--- Brief ---
Copy out every line in the records below that contains the string "index". Case counts.

--- Data listing ---
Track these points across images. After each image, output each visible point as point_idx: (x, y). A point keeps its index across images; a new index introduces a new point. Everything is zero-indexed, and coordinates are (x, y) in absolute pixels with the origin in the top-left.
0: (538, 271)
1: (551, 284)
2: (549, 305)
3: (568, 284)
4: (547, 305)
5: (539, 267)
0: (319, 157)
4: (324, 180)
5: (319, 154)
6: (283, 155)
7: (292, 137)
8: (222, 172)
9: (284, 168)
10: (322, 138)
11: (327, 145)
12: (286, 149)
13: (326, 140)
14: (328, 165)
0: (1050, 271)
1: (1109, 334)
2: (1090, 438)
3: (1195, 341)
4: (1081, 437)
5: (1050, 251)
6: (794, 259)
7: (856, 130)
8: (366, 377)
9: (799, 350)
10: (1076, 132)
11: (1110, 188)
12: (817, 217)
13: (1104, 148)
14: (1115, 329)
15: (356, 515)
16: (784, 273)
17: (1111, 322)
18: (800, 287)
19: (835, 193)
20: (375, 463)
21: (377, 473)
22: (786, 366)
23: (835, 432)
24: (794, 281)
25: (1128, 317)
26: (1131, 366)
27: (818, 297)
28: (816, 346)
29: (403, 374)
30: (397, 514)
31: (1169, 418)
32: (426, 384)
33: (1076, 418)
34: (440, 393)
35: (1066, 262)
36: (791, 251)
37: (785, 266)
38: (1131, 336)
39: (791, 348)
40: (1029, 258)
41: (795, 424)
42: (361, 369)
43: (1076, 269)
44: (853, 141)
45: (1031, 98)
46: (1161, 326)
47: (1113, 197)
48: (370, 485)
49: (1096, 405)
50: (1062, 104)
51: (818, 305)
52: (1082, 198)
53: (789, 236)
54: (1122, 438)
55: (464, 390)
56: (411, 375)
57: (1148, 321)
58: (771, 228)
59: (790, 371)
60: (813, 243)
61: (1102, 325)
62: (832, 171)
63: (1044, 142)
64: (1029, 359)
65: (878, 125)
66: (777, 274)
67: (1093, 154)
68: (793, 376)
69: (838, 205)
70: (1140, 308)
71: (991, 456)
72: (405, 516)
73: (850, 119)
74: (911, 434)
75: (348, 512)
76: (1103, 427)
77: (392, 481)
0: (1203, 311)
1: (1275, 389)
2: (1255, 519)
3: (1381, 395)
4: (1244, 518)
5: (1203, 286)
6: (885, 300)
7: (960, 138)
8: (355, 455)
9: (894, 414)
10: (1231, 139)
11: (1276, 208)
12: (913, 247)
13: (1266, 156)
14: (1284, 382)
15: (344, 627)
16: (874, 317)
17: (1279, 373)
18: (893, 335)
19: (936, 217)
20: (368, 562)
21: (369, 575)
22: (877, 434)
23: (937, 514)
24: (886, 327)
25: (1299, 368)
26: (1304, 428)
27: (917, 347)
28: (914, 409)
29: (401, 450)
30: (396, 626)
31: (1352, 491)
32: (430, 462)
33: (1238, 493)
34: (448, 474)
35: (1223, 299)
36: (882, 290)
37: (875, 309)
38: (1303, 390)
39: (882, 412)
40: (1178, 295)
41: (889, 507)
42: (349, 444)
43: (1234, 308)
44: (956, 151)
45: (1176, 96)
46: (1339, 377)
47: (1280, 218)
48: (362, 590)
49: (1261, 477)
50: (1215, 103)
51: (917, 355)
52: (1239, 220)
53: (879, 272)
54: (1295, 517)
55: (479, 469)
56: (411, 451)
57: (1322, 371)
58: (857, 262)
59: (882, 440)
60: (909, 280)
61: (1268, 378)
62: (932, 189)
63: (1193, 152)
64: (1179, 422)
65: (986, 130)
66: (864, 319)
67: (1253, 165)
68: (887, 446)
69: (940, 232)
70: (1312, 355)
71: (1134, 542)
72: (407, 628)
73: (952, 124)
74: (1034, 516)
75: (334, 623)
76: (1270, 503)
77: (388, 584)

--- Task solution ---
Track these points across images. After each image, output each visible point as point_idx: (x, y). A point keeps its index across images; a new index introduces a new point. Everything is zero-indexed, and coordinates are (x, y) in absolute pixels with the origin in the top-left.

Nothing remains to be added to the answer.